Remplacement des F-16: l'analyse de la proposition française liée à des accords de confidentialité

Remplacement des F-16: l'analyse de la proposition française liée à des accords de confidentialité
Remplacement des F-16: l'analyse de la proposition française liée à des accords de confidentialité - © KRISTOF VAN ACCOM - BELGA

Le gouvernement poursuivra l'analyse de la proposition de partenariat stratégique formulée - mais en dehors de l'appel d'offres lancé par le ministère de la Défense - par la France et bâtie autour de l'avion de combat Rafale pour remplacer les F-16 vieillissants, tout comme l'éventuelle prolongation de ces avions et les deux offres reçues de la part des Etats-Unis et du Royaume-Uni, a assuré mercredi le Premier ministre Charles Michel.

Celui-ci était interrogé par les députés des commissions réunies des relations extérieures et de la défense de la Chambre, à l'approche du sommet de l'Otan des 11 et 12 juillet, sur les nombreuses déclarations faites par des membres de sa majorité - dont le président de la N-VA, Bart De Wever, et le ministre de la Défense, Steven Vandeput (N-VA lui aussi) - sur la validité de la proposition française.

Charles Michel a rappelé que le gouvernement avait décidé le 15 juin de la voie à suivre pour choisir un nouvel avion de combat, alors que les Etats-Unis proposent le F-35 Lightning II du groupe Lockheed Martin et le Royaume-Uni présente l'Eurofighter Typhoon du consortium européen composé d'Airbus Group, de BAE Systems et Leonardo.

Prolongation de vie des F-16

Le gouvernement va à la fois étudier une éventuelle prolongation de vie des 54 F-16 encore en service, examiner les offres américaine et britannique faites dans le cas de l'appel d'offres (en jargon "Request for Government Proposal", RfGP), et poursuivre l'analyse de la proposition de "partenariat stratégique" faite par Paris, a expliqué le Premier ministre.
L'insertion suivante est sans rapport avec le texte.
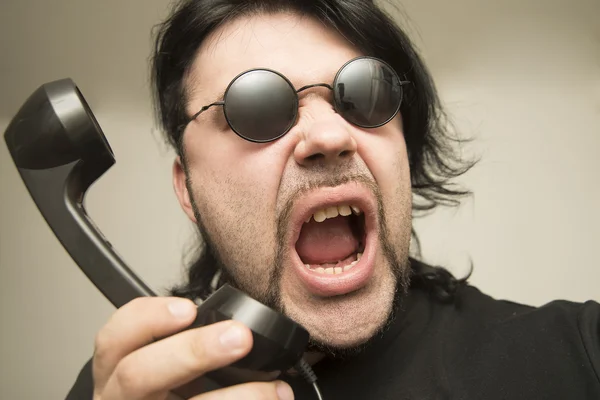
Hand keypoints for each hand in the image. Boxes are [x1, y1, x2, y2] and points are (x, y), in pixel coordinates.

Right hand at [92, 297, 293, 399]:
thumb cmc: (167, 394)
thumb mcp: (165, 365)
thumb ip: (184, 345)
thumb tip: (237, 330)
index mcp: (115, 371)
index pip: (113, 338)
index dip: (148, 319)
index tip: (189, 310)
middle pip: (138, 374)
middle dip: (192, 352)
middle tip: (239, 338)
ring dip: (235, 398)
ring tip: (275, 391)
"Le mandat qui a été donné (par le Conseil des ministres), c'est de continuer à regarder comment on peut analyser, interpréter cette proposition", a-t-il dit.

Mais la France a demandé à la Belgique, avant de lui fournir des informations complémentaires sur sa proposition, de conclure des accords de confidentialité, notamment avec le constructeur du Rafale, le groupe Dassault Aviation, a ajouté Charles Michel.

Une analyse juridique est en cours à ce sujet, selon lui.